First, Peter Klein:
I am bewildered. But, more than that, I am angry. I can’t count how many news accounts I’ve seen about the poor, struggling homeowners who can’t make the monthly mortgage payment, are about to be foreclosed, and risk losing the family home, yard, white picket fence, and piece of the American Dream. But I haven’t heard one word about the poor, struggling renters, the ones who scrimped and saved and put money away each month towards a down payment, who kept the credit cards paid off, stayed out of trouble, and lived modestly, and thought that maybe, just maybe, the fall in housing prices meant that they, finally, could afford a house — maybe one of those foreclosed units down the street. These people are Bastiat’s unseen. For them, Obama’s housing plan is a giant slap in the face. To hell with the prudent. Party on, profligate! Now that’s what I call moral hazard.
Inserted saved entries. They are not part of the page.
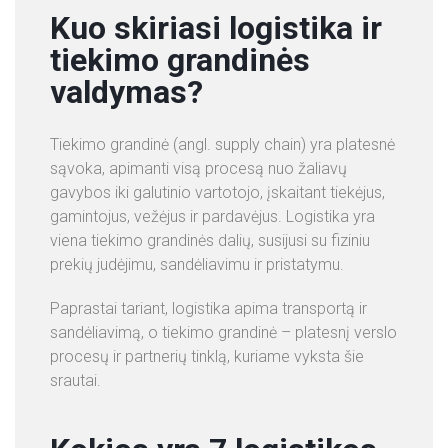
Kuo skiriasi logistika ir
tiekimo grandinės
valdymas?
Tiekimo grandinė (angl. supply chain) yra platesnė
sąvoka, apimanti visą procesą nuo žaliavų
gavybos iki galutinio vartotojo, įskaitant tiekėjus,
gamintojus, vežėjus ir pardavėjus. Logistika yra
viena tiekimo grandinės dalių, susijusi su fiziniu
prekių judėjimu, sandėliavimu ir pristatymu.
Paprastai tariant, logistika apima transportą ir
sandėliavimą, o tiekimo grandinė – platesnį verslo
procesų ir partnerių tinklą, kuriame vyksta šie
srautai.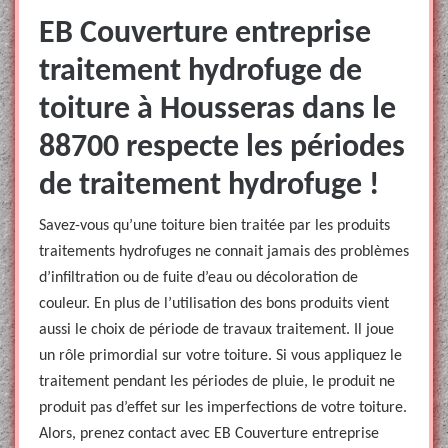
EB Couverture entreprise
traitement hydrofuge de
toiture à Housseras dans le
88700 respecte les périodes
de traitement hydrofuge !
Savez-vous qu’une toiture bien traitée par les produits
traitements hydrofuges ne connait jamais des problèmes
d’infiltration ou de fuite d’eau ou décoloration de
couleur. En plus de l’utilisation des bons produits vient
aussi le choix de période de travaux traitement. Il joue
un rôle primordial sur votre toiture. Si vous appliquez le
traitement pendant les périodes de pluie, le produit ne
produit pas d’effet sur les imperfections de votre toiture.
Alors, prenez contact avec EB Couverture entreprise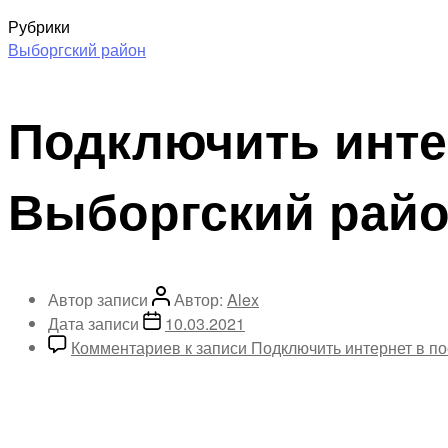
Рубрики
Выборгский район
Подключить инте
Выборгский рай
Автор записи
Автор:
Alex
Дата записи
10.03.2021
Комментариев
к записи Подключить интернет в п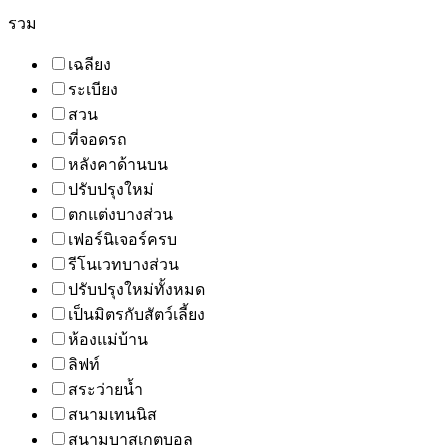
รวม
เฉลียง
ระเบียง
สวน
ที่จอดรถ
หลังคาด้านบน
ปรับปรุงใหม่
ตกแต่งบางส่วน
เฟอร์นิเจอร์ครบ
รีโนเวทบางส่วน
ปรับปรุงใหม่ทั้งหมด
เป็นมิตรกับสัตว์เลี้ยง
ห้องแม่บ้าน
ลิฟท์
สระว่ายน้ำ
สนามเทนนิส
สนามบาสเกตบอล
Here’s Tyler Cowen (with lots of other links to other economists’ reactions — some much more favorable):
We should not be helping people stay in their homes if their mortgage payments are at 43 percent of their income. (The bill requires banks, in such cases, to lower interest rates until monthly payments are at 38 percent of income. The government then steps in to lower payments to 31 percent of income.) I don’t feel moral outrage (although it is morally outrageous), I just don’t think it is a good use of money. I also wonder how it works when your income is quite variable year to year. Are they sure there is no way to game this? It will in the short run prevent some (enough to matter?) foreclosures. But it won’t keep up the long-term price of homes or prevent eventual foreclosures when the home has negative equity. It adjusts interest rates on the payments, not principal on the loans (thank goodness). Most of all it is a bad precedent which we will live to regret. It is a significant move away from the idea of commercial decisions based on contract.